> [Seçilmiş bölüm]:
SEYYİD KUTUB’UN (RH.A.) BAKIŞ AÇISIYLA AHZAB SURESİ 28. VE 29. AYETLER
BİSMİLLAHİRRAHMANİRRAHİM
Hamd kendisinden başka ilah olmayan, mutlak manada tek güç ve kudret sahibi olan Allah(Celle Celaluhu)’a mahsustur. Salat ve selam tüm peygamberlerin ve onları takip eden tabilerinin üzerine olsun.
28- “Ey Peygamber! Eşlerine söyle: “Eğer dünya hayatını ve süslerini istiyorsanız gelin size boşanma bedelinizi vereyim ve güzellikle salıvereyim.”
29- “Eğer Allah’ın Peygamberini ve ahiret yurdunu istiyorsanız bilin ki, Allah içinizden iyi davrananlara büyük mükâfat hazırlamıştır.”
Peygamber efendimiz hem kendisi hem de ailesi için sade bir hayat seçmişti. Kuşkusuz bu sadelik dünya nimetlerinden yararlanamamaktan kaynaklanmıyordu. Nitekim Peygamber efendimiz henüz hayattayken geniş araziler fethedilmiş, çok sayıda ganimet ve bol zenginlik kaynakları elde edilmişti. Bu sayede daha önce malı ve serveti bulunmayan birçok kişi zengin olmuştu. Buna rağmen bir ay boyunca Peygamberimizin evlerinde ateşin yanmadığı olurdu. Bununla birlikte sadaka vermede, bağışta bulunma ve hediye etmede son derece eli açıktı. Ancak bu tavır dünya hayatının nimetlerinin üstüne çıkma ve içtenlikle yüce Allah’ın katındaki nimetleri arzulama duygusundan kaynaklanıyordu. Mal mülk elde etme imkanına sahip bulunduğu halde sakınan, yeryüzünün nimetlerini geride bırakan, Allah katındaki sonsuz ve kalıcı nimetleri seçen birinin arzusuydu bu. Peygamber efendimiz inancı ve inancının öngördüğü şeriatı açısından hem kendisine hemde aile fertlerine böyle bir hayat yaşatmakla yükümlü değildi. Çünkü onun inancına ve şeriatına göre güzel ve temiz şeyler haram değildi. Nitekim peşlerine düşmeden, arzuyla kavrulmadan, tamamen içine dalmadan, onlarla uğraşmadan, zorlanmaksızın kendisine sunulan şeyi, beklenmedik bir şekilde tesadüfen eline geçen şeyi kendisine haram kılmazdı. Ayrıca kendisi için seçtiği bu sade hayatı yaşamaya da ümmetini zorlamazdı. Ancak dileyen bunu seçebilirdi. Dünya zevklerini ve nimetlerini aşmak, onların ağırlıklarından kurtulmak, nefsin istek ve eğilimlerinden bağımsız tam bir özgürlük elde etmek isteyenler bu yolu seçebilirdi.

> [Görevler ve alıştırmalar]:
• 1. Ahzab Suresi yorumunun "SEYYİD KUTUB’UN (RH.A.)" sözleriyle başlayan kısmını yazdırın ve "tabilerinin üzerine olsun." sözlerinden sonra durun.
• 2. Ahzab Suresi yorumuna göre Peygamberimizin evlerinde ne kadar süre ateş yanmadığı olurdu?

> [Kaynak veriler]:
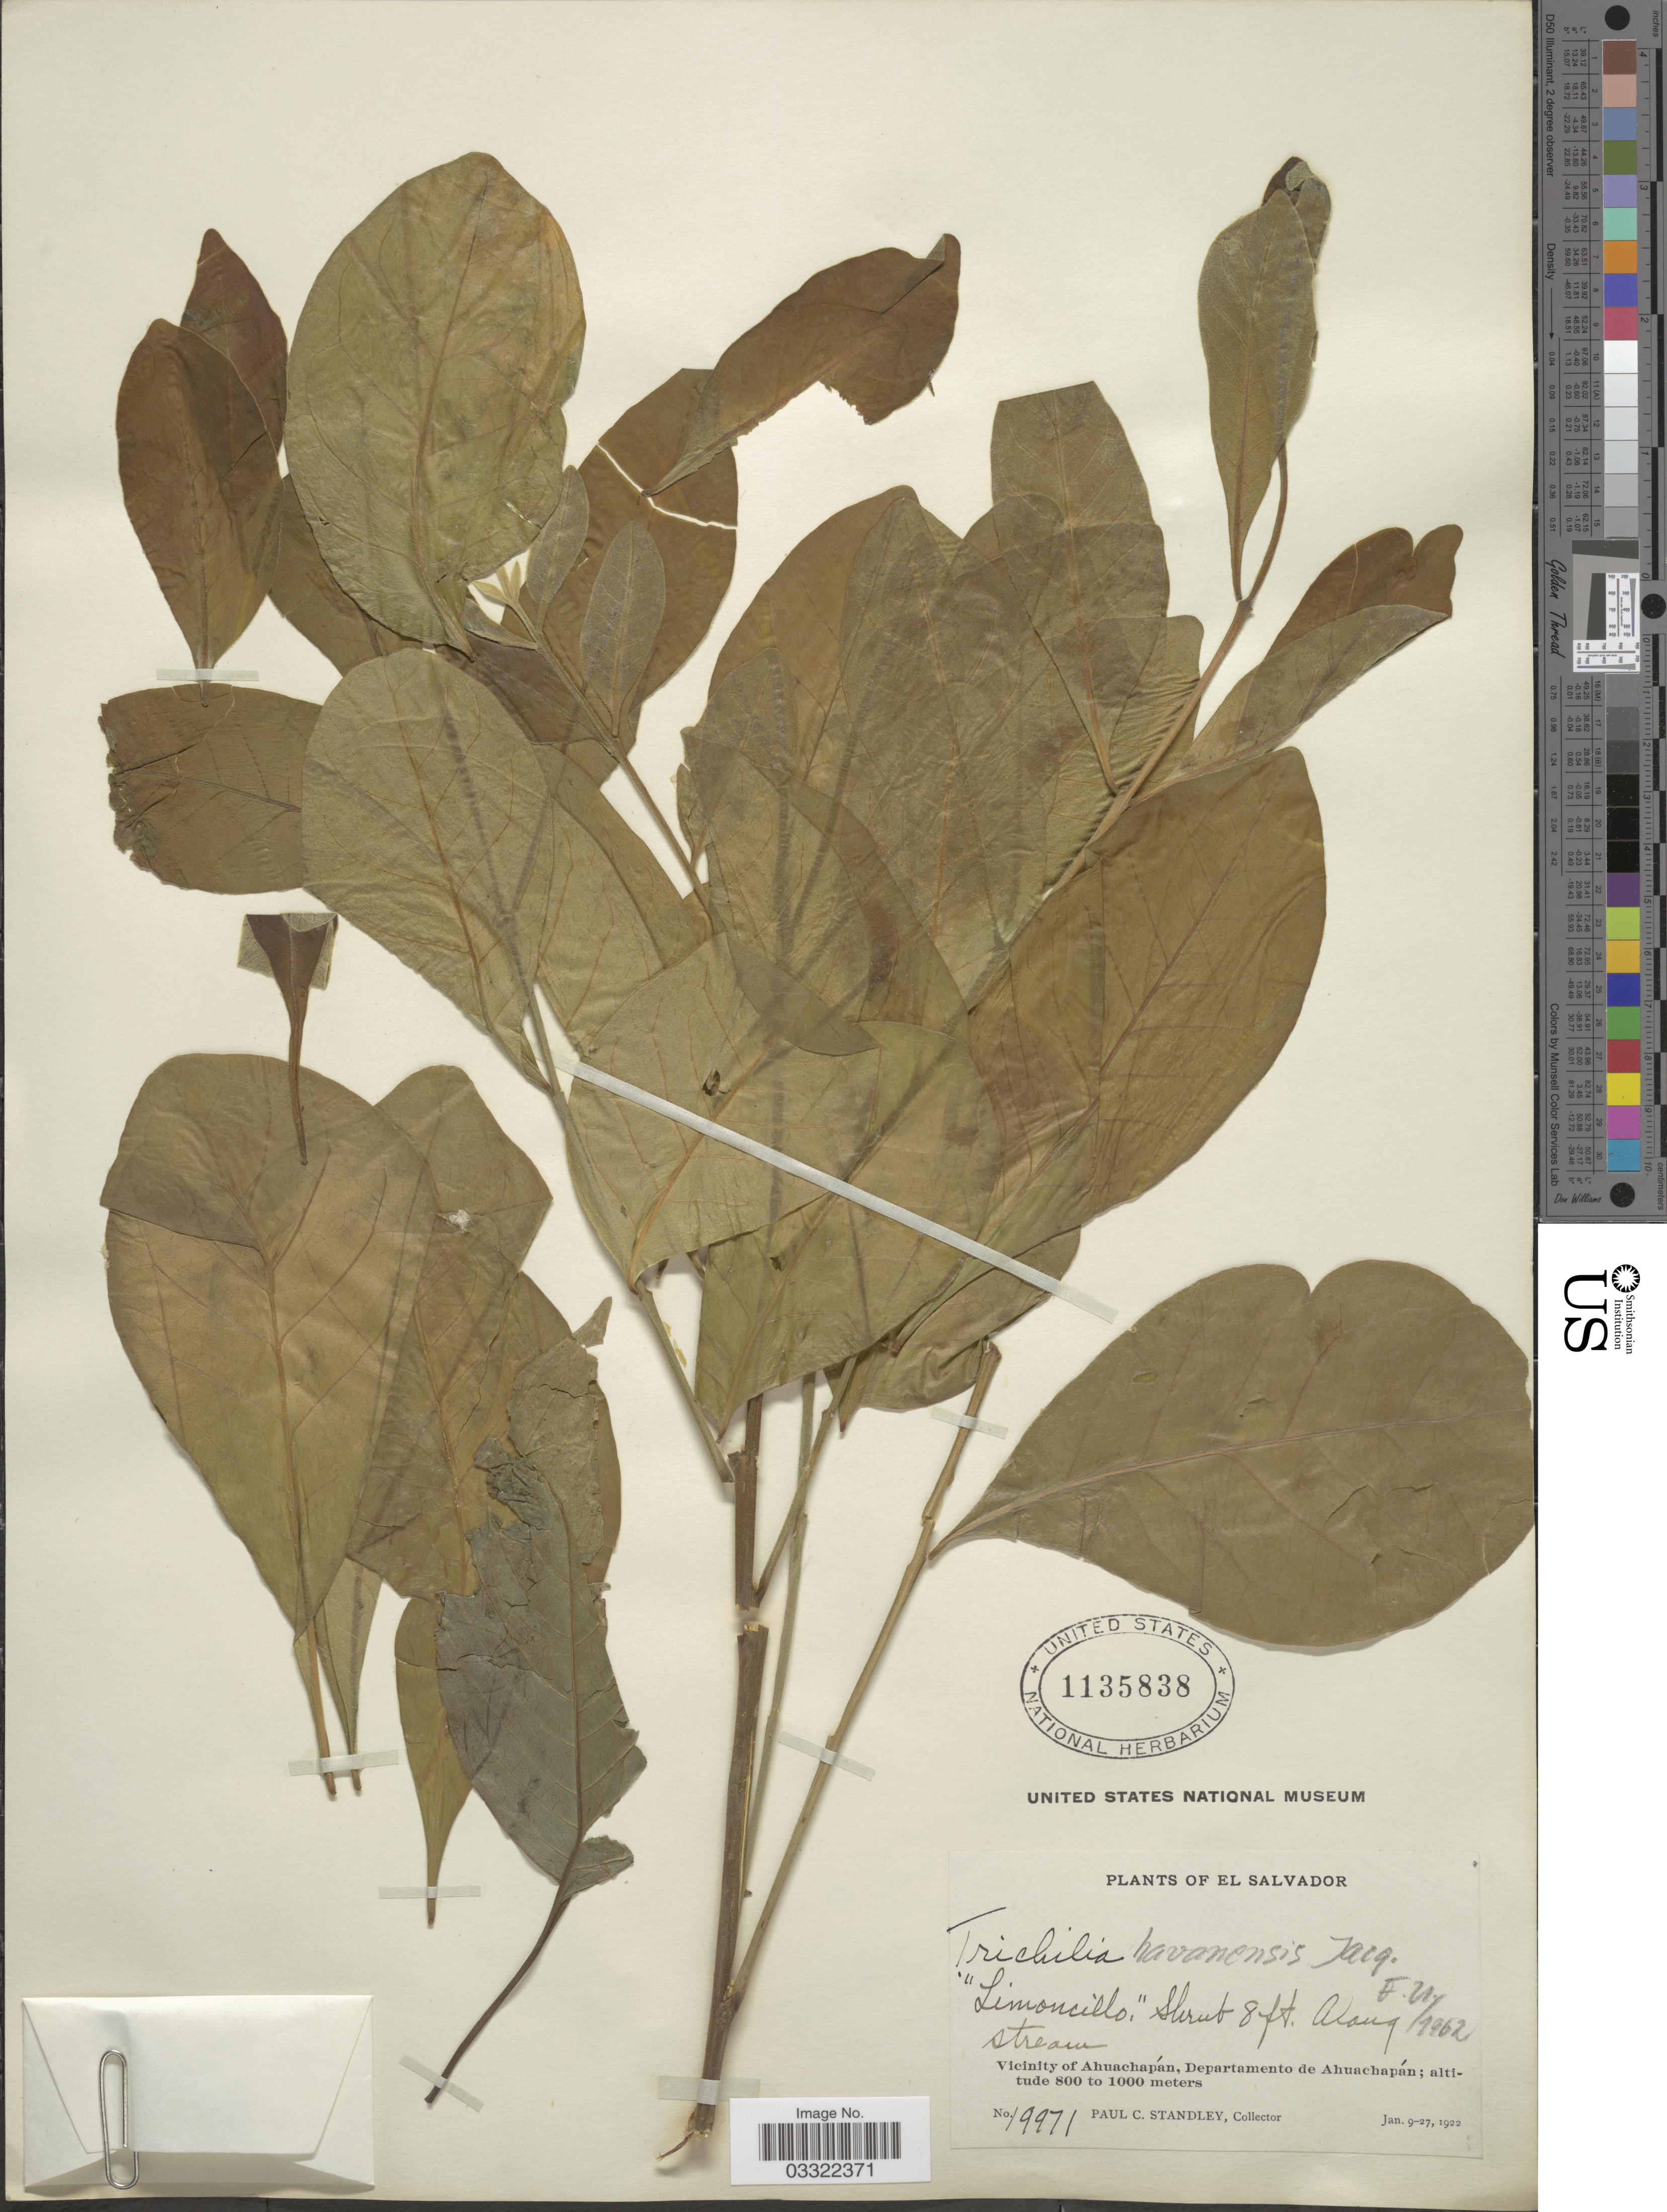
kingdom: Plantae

> [Görev görev sonuçlar]:
• 1.
SEYYİD KUTUB’UN (RH.A.) BAKIŞ AÇISIYLA AHZAB SURESİ 28. VE 29. AYETLER
BİSMİLLAHİRRAHMANİRRAHİM
Hamd kendisinden başka ilah olmayan, mutlak manada tek güç ve kudret sahibi olan Allah(Celle Celaluhu)’a mahsustur. Salat ve selam tüm peygamberlerin ve onları takip eden tabilerinin üzerine olsun.

• 2. Bir ay boyunca.